Department of Pharmacy, Xiangya Hospital, Central South University, Changsha 410078, PR China; Department of Clinical Pharmacology, Xiangya Hospital, Central South University, Changsha 410078, PR China; Institute of Clinical Pharmacology, Central South University, Hunan Key Laboratory of Pharmacogenetics, Changsha 410078, PR China.
Department of Orthopaedics, the First Affiliated Hospital of the University of South China, PR China.
Biochem Pharmacol. 2021 Aug;190:114616. doi: 10.1016/j.bcp.2021.114616. Epub 2021 May 20.

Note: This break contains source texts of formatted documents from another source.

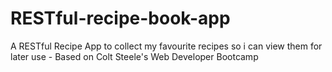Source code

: # RESTful-recipe-book-app
A RESTful Recipe App to collect my favourite recipes so i can view them for later use - Based on Colt Steele's Web Developer Bootcamp

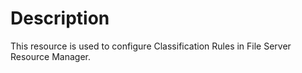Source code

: # Description

This resource is used to configure Classification Rules in File Server
Resource Manager.
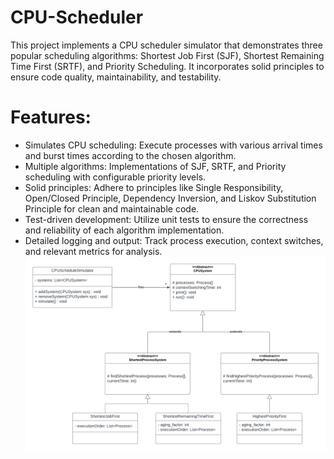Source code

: # CPU-Scheduler
This project implements a CPU scheduler simulator that demonstrates three popular scheduling algorithms: Shortest Job First (SJF), Shortest Remaining Time First (SRTF), and Priority Scheduling. 
It incorporates solid principles to ensure code quality, maintainability, and testability.
# Features:
* Simulates CPU scheduling: Execute processes with various arrival times and burst times according to the chosen algorithm.<br>
* Multiple algorithms: Implementations of SJF, SRTF, and Priority scheduling with configurable priority levels.<br>
* Solid principles: Adhere to principles like Single Responsibility, Open/Closed Principle, Dependency Inversion, and Liskov Substitution Principle for clean and maintainable code.<br>
* Test-driven development: Utilize unit tests to ensure the correctness and reliability of each algorithm implementation.<br>
* Detailed logging and output: Track process execution, context switches, and relevant metrics for analysis.<br>
!["UML Diagram"](/cpu-scheduler.png "UML Diagram")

Anthracycline are inhibitors of topoisomerase II leading to DNA double strand breaks, and it is widely used for treatment of breast cancer. eIF3a is the largest subunit of eukaryotic translation initiation factor 3 (eIF3) and highly expressed in breast cancer. In this study, we investigated the role of eIF3a in DSB DNA repair and the response of breast cancer patients to anthracycline-based chemotherapy.
MTT assay was used to detect anthracycline sensitivity in cell lines. Real-time reverse transcriptase PCR, western blotting and immunofluorescence were performed to assess changes in gene expression levels. Cometassay and end-joining activity assay were conducted to explore the effect of eIF3a in NHEJ repair. Luciferase reporter assay was performed to detect LIG4 5'UTR activity. Immunohistochemistry was used to detect eIF3a, LIG4 and DNA-PKcs expression levels in breast cancer tissues.
The results showed that eIF3a increased cellular response to anthracyclines by regulating DSB repair activity via influencing the expression of LIG4 and DNA-PKcs at translational level. Breast cancer patients with high level of eIF3a or low level of LIG4 or low level of DNA-PKcs had better anthracycline-based chemotherapy prognosis compared. Moreover, Combined expressions of eIF3a, LIG4 and DNA-PKcs could be better to predict PFS in breast cancer patients with anthracycline-based chemotherapy.
Our findings suggest that eIF3a effects anthracycline-based chemotherapy response by regulating DSB DNA repair.
蒽环类药物是拓扑异构酶 II 的抑制剂,导致 DNA 双链断裂,广泛用于乳腺癌的治疗。eIF3a 是真核翻译起始因子 3(eIF3)的最大亚基,在乳腺癌中高度表达。在这项研究中,我们研究了 eIF3a 在 DSB DNA 修复中的作用以及乳腺癌患者对基于蒽环类药物的化疗的反应。
MTT 测定法用于检测细胞系中蒽环类药物的敏感性。实时逆转录 PCR、western blot 和免疫荧光法用于评估基因表达水平的变化。彗星实验和末端连接活性测定用于研究 eIF3a 对 NHEJ 修复的影响。荧光素酶报告基因测定用于检测 LIG4 5'UTR 活性。免疫组织化学用于检测乳腺癌组织中 eIF3a、LIG4 和 DNA-PKcs 的表达水平。
结果表明,eIF3a 通过影响 LIG4 和 DNA-PKcs 的表达来调节 DSB 修复活性,从而增加细胞对蒽环类药物的反应。与低水平的 eIF3a 或高水平的 LIG4 或高水平的 DNA-PKcs 相比,高水平的 eIF3a 或低水平的 LIG4 或低水平的 DNA-PKcs 的乳腺癌患者对基于蒽环类药物的化疗具有更好的预后。此外,eIF3a、LIG4 和 DNA-PKcs 的联合表达可以更好地预测接受基于蒽环类药物的化疗的乳腺癌患者的 PFS。
我们的研究结果表明,eIF3a 通过调节 DSB DNA 修复来影响基于蒽环类药物的化疗反应。